| PAGE EXCERPT |
# Defining how microbes drive abnormal T Cell responses in rheumatoid arthritis

> **NIH VA I01** · PHILADELPHIA VA MEDICAL CENTER · 2024 · —

## Abstract

Rheumatoid arthritis (RA) is a debilitating disease that causes inflammation and deforming joint destruction.
RA afflicts 1.5 million people in the United States and is becoming increasingly more prevalent in the veteran
community as this population ages. It is also one of the most expensive illnesses to treat, resulting in hundreds
of millions of dollars in increased health care spending by the Veteran Administration (VA). The underlying
cause of RA remains unclear. Infections driving a misdirected response to self-proteins has been hypothesized
to underlie RA and other autoimmune diseases, but why some people remain healthy whereas others develop
autoimmunity remain poorly understood. Using SARS-CoV-2 infection as a model, we will investigate RA-
related differences in immune composition before exposure and determine how it responds to infection. The
proposed study will test the overarching hypothesis that disrupted interaction with the microbiome in RA
patients amplifies cross-reactive SARS-CoV-2-specific T cells at baseline, which contributes to
broadening of T cell and antibody responses after SARS-CoV-2 infection. In Aim 1, we will determine how
pre-existing cross-reactive responses change in patients with RA. We have recently demonstrated that CD4+ T
cells from healthy adults are capable of recognizing SARS-CoV-2 prior to exposure. Further, a subset of
SARS-CoV-2 specific precursors respond to commensal bacteria. Building on this, we will determine if the
basal level of T cell cross-reactivity becomes amplified in an autoimmune setting. In Aim 2, we will determine
how COVID-19 impacts cross-reactive responses. We will test if infection drives further expansion of cross-
reactive T cells in RA patients and define the relationship between the breadth of CD4+ T cells and antibody
responses. Data generated from these experiments will provide vital knowledge on SARS-CoV-2 specific T
cells and address fundamental questions on cross-reactive responses in humans. These findings will likely be
relevant beyond SARS-CoV-2 to inform cross-reactive responses to other pathogens.

| SOURCE DATA |
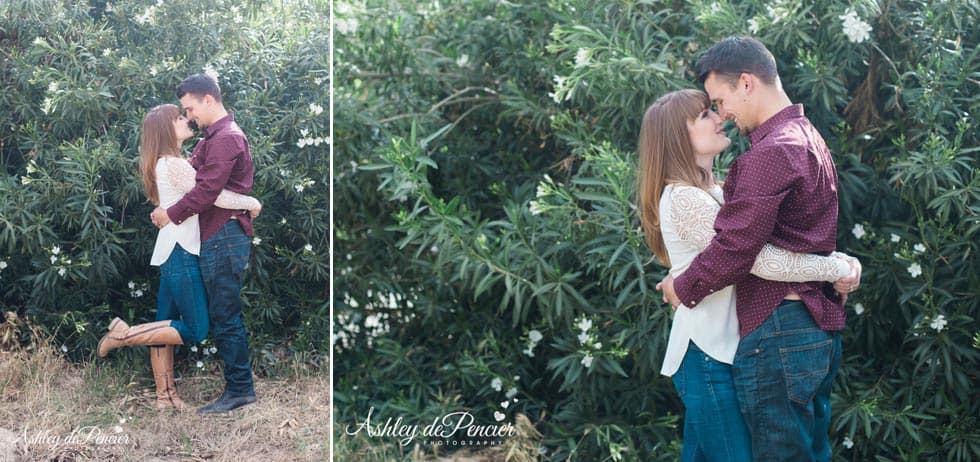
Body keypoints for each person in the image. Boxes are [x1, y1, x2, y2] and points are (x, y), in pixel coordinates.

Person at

| EXERCISE INSTRUCTIONS |
According to the rheumatoid arthritis abstract, how many people in the United States does the disease afflict? Nothing in the listing is used in any task.

| RESULT FOR THIS EXERCISE |
1.5 million people.